How was the basketball discovered

By | November 30, 2015

Have you wondered how the Basketball game ‘was born’? In the article you can find all the interesting facts about the very first attempts to creating the game.

Photo of James NaismithIn December 1891, Canadian – James Naismith, a physical education teacher at Springfield College, Massachusetts, was trying to create activities for his students in a rainy day. He was looking for active play indoors, which to engage them and maintain their physical form during long winters in New England. The teacher described the basic rules and nailed a peach basket to a height of 10 feet. Unlike today’s basketball baskets, the first basket was not with pierced bottom, and the ball must be removed from it after each point.

At the very beginning, basketball has been played with a soccer ball. The first balls specially designed for basketball were brown. The usual orange ball was introduced in the late 50s by Tony Hinkle, who wanted to make the ball better visible to the players and the audience.

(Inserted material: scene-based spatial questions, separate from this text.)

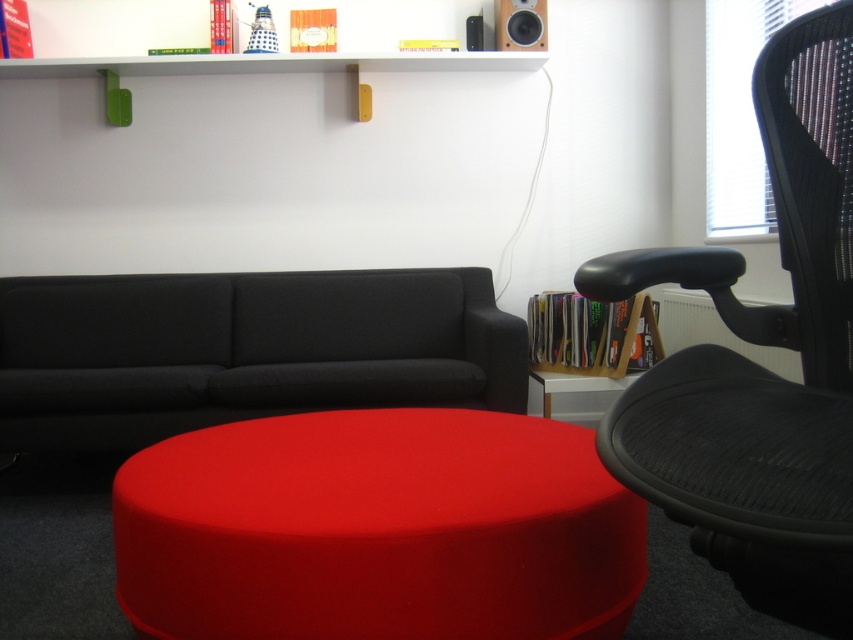
Does dark gray fabric couch at center appear over white glossy side table at lower center?

Yes.

Is point (223, 410) closer to viewer compared to point (576, 388)?

Yes, point (223, 410) is closer to viewer.

Find the location of `dark gray fabric couch at center`. dark gray fabric couch at center is located at coordinates (242, 349).

Is black mesh swivel chair at right shorter than dark gray fabric couch at center?

No.

Is the position of black mesh swivel chair at right more distant than that of dark gray fabric couch at center?

No, black mesh swivel chair at right is closer to the viewer.

Is point (827, 160) positioned in front of point (346, 316)?

Yes, point (827, 160) is closer to viewer.

At what (x,y) coordinates should I click in order to perform the action: click on black mesh swivel chair at right. Please return your answer as a coordinate pair (x, y). Looking at the image, I should click on (758, 364).

Does black mesh swivel chair at right have a lesser width compared to matte black speaker at upper center?

In fact, black mesh swivel chair at right might be wider than matte black speaker at upper center.

Which is in front, point (842, 237) or point (518, 36)?

Point (842, 237) is more forward.

Locate an element on the screen. black mesh swivel chair at right is located at coordinates (758, 364).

Dribbling has become an essential part of the game in the 50s when the produced balls were with proper form. Peach baskets were used until 1906 when they were replaced by metal hoops with panel behind them, and a little later it has become possible to pass the ball through the basket.

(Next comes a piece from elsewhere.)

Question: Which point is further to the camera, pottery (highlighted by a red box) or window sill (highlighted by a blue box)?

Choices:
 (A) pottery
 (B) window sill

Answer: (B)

The Naismith’s diaries were discovered by his granddaughter in 2006 and showed that he was worried about the game created by him, because he had borrowed some rules of the old children’s game. Naismith had given the name of the game – “Basket Ball”. The first official game was played in the gym of the Springfield College on 20th January 1892 with nine players. It ended with the final score 1:0 with a point, scored by 7,6 m., the field was two times less than today. Five-member teams had become standard in 1897-1898.

The first national championship in the United States was organized in 1937 by the National Association of College basketball. In the next year has been created a national invitational tournament in New York, and in 1939 it has been organized another national championship, called NCAA. Between 1948 and 1951, the University basketball is rocked by scandals, involving betting, in which dozens of players of the top teams were implicated in fixing and adjusting points. Then the national invitational tournament is terminated and only the NCAA championship continued to be held. That was an interesting true story, which now sounds like a fairy tale. Can you imagine a game with just 1 point in it?